Reacting, Dangote lamented that it was disheartening that the regulators were not safeguarding the petroleum market in Nigeria.

However, speaking during an interview with Punch on Sunday, NMDPRA spokesman, George Ene-Ita fumed over the allegation that the regulator was demarketing a company it should protect, wondering if Dangote wants the agency to bend the rules in his favour.

Why should we protect any company? We are regulators, operations are going don’t protect anybody; we regulate operators. If he says protect, it means we are shielding. It means that we should bend the rules. We don’t do that, we regulate every company.

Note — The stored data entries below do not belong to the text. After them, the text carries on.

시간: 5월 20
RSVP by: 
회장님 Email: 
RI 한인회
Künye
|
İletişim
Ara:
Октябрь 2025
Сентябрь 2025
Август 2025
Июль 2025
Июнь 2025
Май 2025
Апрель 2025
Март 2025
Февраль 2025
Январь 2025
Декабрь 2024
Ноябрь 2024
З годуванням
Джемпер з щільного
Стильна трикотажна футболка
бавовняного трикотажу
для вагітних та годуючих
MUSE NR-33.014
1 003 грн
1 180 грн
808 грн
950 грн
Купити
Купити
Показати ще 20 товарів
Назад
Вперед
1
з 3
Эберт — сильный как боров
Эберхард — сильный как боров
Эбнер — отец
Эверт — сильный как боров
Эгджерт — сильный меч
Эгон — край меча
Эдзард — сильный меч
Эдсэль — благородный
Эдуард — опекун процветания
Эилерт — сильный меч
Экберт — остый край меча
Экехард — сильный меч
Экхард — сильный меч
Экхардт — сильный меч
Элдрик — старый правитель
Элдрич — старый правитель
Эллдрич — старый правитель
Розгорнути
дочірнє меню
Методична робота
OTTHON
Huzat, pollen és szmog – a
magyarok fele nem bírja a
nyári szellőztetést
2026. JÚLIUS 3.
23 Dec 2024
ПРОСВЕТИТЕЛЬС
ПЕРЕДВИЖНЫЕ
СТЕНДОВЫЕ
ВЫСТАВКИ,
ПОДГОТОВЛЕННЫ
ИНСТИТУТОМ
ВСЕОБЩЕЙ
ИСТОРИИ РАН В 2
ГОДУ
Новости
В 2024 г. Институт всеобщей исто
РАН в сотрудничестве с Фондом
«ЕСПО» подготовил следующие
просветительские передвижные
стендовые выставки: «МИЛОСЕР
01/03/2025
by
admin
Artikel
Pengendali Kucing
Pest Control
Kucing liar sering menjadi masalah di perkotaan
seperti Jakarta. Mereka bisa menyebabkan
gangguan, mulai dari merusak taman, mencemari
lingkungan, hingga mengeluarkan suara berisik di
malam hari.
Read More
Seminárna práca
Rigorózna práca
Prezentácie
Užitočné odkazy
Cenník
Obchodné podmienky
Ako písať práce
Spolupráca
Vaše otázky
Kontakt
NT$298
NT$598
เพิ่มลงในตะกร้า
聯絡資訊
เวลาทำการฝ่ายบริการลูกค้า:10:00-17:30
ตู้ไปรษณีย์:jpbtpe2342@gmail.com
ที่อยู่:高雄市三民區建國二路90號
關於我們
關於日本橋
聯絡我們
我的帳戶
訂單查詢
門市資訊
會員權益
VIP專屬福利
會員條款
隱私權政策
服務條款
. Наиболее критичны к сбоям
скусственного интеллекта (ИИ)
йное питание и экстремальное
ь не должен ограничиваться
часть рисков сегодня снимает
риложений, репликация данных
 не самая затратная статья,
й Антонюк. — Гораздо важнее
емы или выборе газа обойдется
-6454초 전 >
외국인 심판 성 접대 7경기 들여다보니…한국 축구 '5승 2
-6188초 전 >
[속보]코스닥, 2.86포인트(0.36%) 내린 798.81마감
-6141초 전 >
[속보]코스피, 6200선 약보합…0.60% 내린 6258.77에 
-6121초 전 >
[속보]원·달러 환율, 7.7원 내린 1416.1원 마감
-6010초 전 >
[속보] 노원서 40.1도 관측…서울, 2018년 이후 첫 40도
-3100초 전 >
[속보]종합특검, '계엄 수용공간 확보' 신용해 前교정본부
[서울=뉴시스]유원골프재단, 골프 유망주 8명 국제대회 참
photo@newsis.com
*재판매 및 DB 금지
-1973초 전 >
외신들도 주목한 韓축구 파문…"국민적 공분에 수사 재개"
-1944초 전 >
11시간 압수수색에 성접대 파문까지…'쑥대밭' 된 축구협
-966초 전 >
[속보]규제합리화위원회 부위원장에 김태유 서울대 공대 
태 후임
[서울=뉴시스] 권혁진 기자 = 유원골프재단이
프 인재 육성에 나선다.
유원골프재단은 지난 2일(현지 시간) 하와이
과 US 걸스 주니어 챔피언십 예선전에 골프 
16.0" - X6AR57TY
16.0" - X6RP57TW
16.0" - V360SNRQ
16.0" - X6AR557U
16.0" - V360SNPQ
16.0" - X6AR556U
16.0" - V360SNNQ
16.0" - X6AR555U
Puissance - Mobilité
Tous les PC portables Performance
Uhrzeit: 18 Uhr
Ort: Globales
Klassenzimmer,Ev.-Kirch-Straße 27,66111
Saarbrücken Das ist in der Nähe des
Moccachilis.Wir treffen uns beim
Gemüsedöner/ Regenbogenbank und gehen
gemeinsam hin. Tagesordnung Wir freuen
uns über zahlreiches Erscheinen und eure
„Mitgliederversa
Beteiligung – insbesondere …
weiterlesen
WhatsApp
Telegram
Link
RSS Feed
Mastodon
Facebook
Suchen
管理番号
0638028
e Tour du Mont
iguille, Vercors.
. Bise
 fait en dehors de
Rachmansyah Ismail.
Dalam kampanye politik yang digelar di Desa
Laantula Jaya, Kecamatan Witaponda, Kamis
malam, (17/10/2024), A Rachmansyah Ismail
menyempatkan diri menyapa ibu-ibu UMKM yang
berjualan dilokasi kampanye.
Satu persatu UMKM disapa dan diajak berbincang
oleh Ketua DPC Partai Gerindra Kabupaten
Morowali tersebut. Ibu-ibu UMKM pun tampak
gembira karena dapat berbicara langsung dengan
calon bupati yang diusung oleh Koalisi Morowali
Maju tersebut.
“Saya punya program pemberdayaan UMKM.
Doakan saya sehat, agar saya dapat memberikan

“And we don’t demarket, what does he mean? You only demarket your competitors to gain an advantage. We are not competing with an operator. The word, ‘demarketing’, is only used when two competing brands are fighting. We are not an operator; we are a regulator. How can we demarket? Please, I take exception to that, on behalf of my organisation. We are not demarketing anybody. We are regulating every local refinery, including NNPC,” he clarified.

Speaking further, Ene-Ita said the body is expecting fresh reports to confirm the real sulphur content of the diesel produced by the Dangote refinery as the company debunked claims of inferior fuel production.

He said the agency had done its job and would not engage in a media fight with anybody over the claims made by the NMDPRA Chief Executive.

According to Ene-Ita, the authority has about 15 engineers and scientists embedded in the Dangote refinery, whose fresh report about the refinery’s sulphur content will be out on Monday (today).

The NMDPRA spokesman posited that a lot might have changed within a space of five days.

We are not fighting anybody. Dangote refinery is the same as an indigenous local refinery. We are regulators, we don’t fight in the media. We have done our job, and that is it.

“You know we are dealing with engineering and time, and when we deal with engineering and time, it means that whatever claims put forward can be put to test and verified or debunked. If you recall, the ACE made that pronouncement on the sideline of an interaction on Wednesday or so. Between that time and now, it’s been like five days, a lot can change. So, 650ppm or 500 can come down to whatever.

“What I am saying is that I can’t give you any verifiable result for now, being a Sunday evening, until perhaps tomorrow when we will be in a position to review our technical report that must have been submitted by our engineers who are embedded in that plant. What normally comes to us are weekly reports. These particular tasks are done across the week from Monday to Sunday; even now, operations are going on and our engineers are there. So, I can’t speak to the claims made by that refinery now,” Ene-Ita explained.